# [SELECTED EXCERPT]
━━━
Pulsar, on the other hand, has its roots in an asynchronous template called SDDS-NCL, which was proposed to support the use of traditional commercial EDA frameworks, being mostly compatible with traditional commercial tools. Furthermore, Pulsar allows using standard static analysis (STA) tools for optimising the asynchronous cycle time of its target circuits. Unfortunately, in its first version Pulsar required a manually designed Verilog input file describing the behaviour of the circuit, logic gate by logic gate. This paper describes the latest innovations added to this flow: a frontend environment that enables an RTL description to be fully mapped to the SDDS-NCL QDI template, generating a Verilog compatible with its synthesis flow and an HBCN model for cycle time constraining. The new flow is accordingly called Pulsar-F, where F stands for full, in the sense that Pulsar has become a complete flow for QDI design.

The rest of this document is organised as follows. Section II gives an overview of how to use the Pulsar-F flow. Next, Section III explores some basic concepts that enable capturing QDI circuit structures from conventional RTL descriptions.
━━━
# [RECORDED INFORMATION]
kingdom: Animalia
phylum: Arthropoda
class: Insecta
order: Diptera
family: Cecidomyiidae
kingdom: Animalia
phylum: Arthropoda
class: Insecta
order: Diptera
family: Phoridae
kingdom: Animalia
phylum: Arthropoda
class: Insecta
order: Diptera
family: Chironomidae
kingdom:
━━━
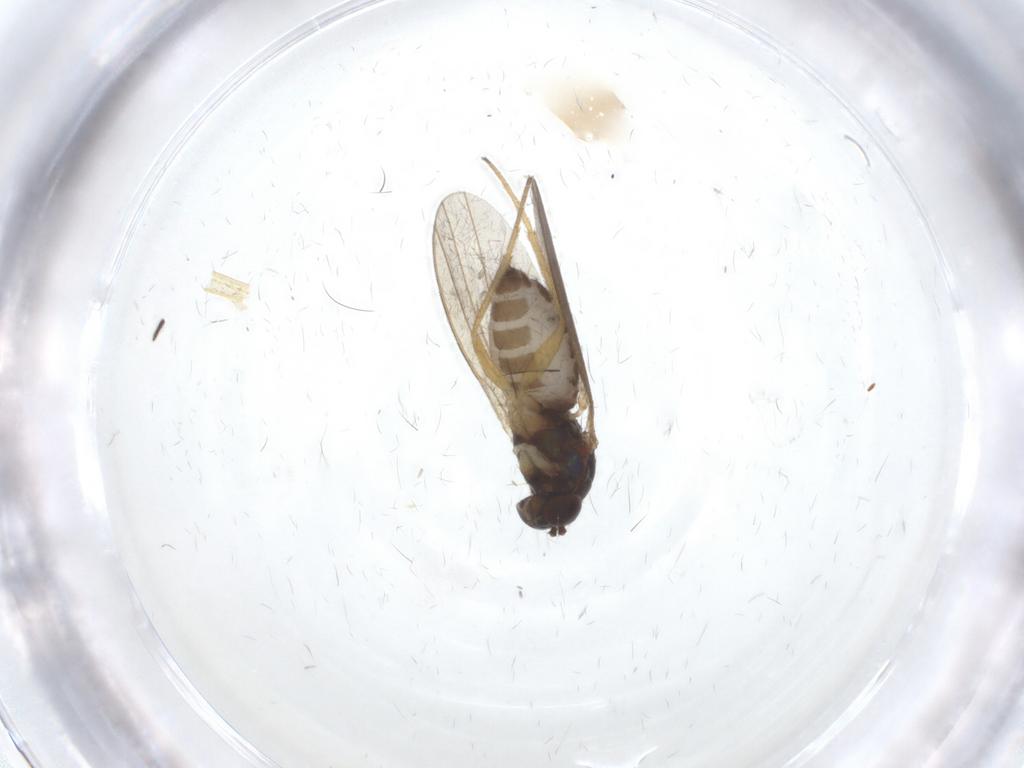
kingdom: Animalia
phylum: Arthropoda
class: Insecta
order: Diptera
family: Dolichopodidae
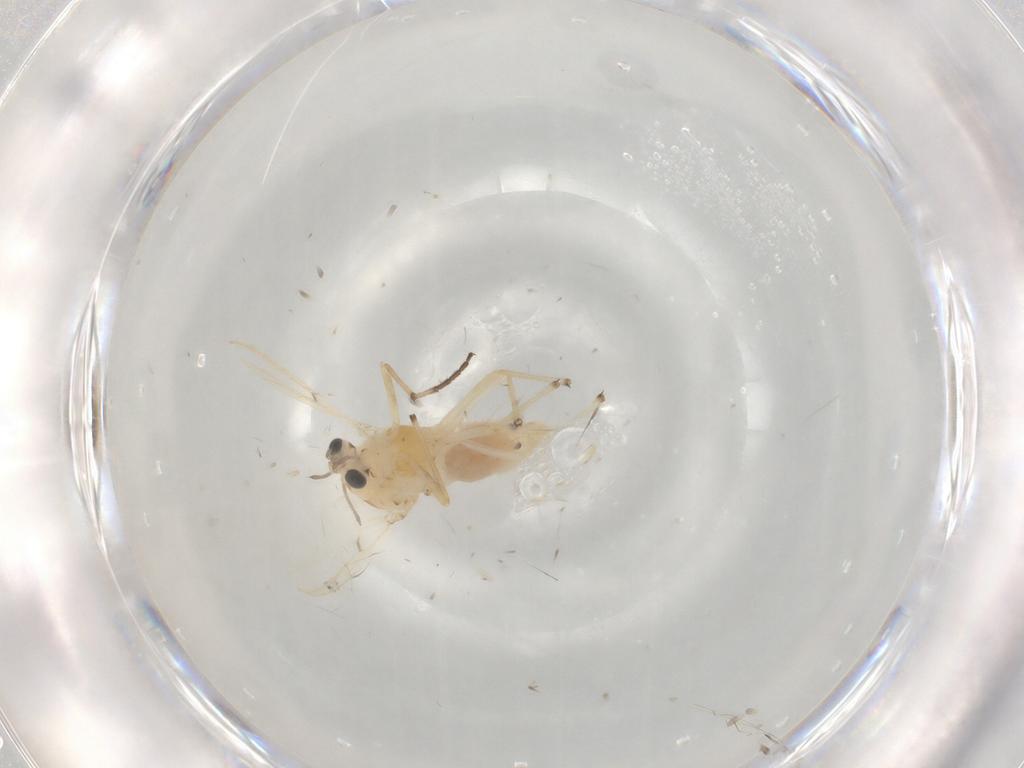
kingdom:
━━━
# [WRITTEN TASKS]
**A.** Retype the part of the Pulsar excerpt starting at "The rest of" and ending at "conventional RTL descriptions.".
**B.** Answer these questions from the Pulsar excerpt:
(i) In which asynchronous template does Pulsar have its roots?
(ii) What does the F in Pulsar-F stand for?
(iii) Which section gives an overview of how to use the Pulsar-F flow?

# [PER-TASK ANSWERS]
**A.**
The rest of this document is organised as follows. Section II gives an overview of how to use the Pulsar-F flow. Next, Section III explores some basic concepts that enable capturing QDI circuit structures from conventional RTL descriptions.

**B.**
(i) SDDS-NCL
(ii) Full
(iii) Section II